Source material ::
--------------------------------------------------

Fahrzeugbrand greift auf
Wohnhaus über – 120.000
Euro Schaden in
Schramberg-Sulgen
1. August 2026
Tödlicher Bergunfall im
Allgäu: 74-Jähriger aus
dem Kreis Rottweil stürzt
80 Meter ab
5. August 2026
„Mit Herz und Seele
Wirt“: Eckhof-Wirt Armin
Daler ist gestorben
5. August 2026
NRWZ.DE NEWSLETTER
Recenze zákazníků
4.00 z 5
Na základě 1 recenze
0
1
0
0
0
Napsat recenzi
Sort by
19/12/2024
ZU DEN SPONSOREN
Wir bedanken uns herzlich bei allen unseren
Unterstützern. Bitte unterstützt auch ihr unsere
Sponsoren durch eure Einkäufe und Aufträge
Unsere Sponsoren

--------------------------------------------------

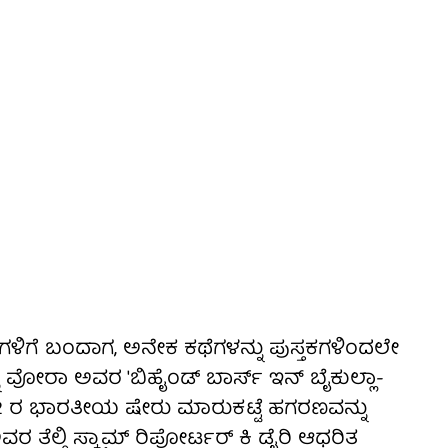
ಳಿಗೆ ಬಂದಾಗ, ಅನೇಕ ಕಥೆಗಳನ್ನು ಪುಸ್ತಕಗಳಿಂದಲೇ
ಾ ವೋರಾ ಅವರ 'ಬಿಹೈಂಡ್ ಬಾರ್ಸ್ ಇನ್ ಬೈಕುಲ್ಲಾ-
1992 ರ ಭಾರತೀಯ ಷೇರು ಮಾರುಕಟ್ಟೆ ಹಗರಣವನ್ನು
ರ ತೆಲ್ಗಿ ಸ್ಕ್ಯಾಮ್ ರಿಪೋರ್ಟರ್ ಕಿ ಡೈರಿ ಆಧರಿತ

--------------------------------------------------

The task :: Please give back exactly the lines of the listing above that run from the one containing "Euro Schaden in" through the one containing "Unsere Sponsoren", and only those.

Exercise solution ::
Euro Schaden in
Schramberg-Sulgen
1. August 2026
Tödlicher Bergunfall im
Allgäu: 74-Jähriger aus
dem Kreis Rottweil stürzt
80 Meter ab
5. August 2026
„Mit Herz und Seele
Wirt“: Eckhof-Wirt Armin
Daler ist gestorben
5. August 2026
NRWZ.DE NEWSLETTER
Recenze zákazníků
4.00 z 5
Na základě 1 recenze
0
1
0
0
0
Napsat recenzi
Sort by
19/12/2024
ZU DEN SPONSOREN
Wir bedanken uns herzlich bei allen unseren
Unterstützern. Bitte unterstützt auch ihr unsere
Sponsoren durch eure Einkäufe und Aufträge
Unsere Sponsoren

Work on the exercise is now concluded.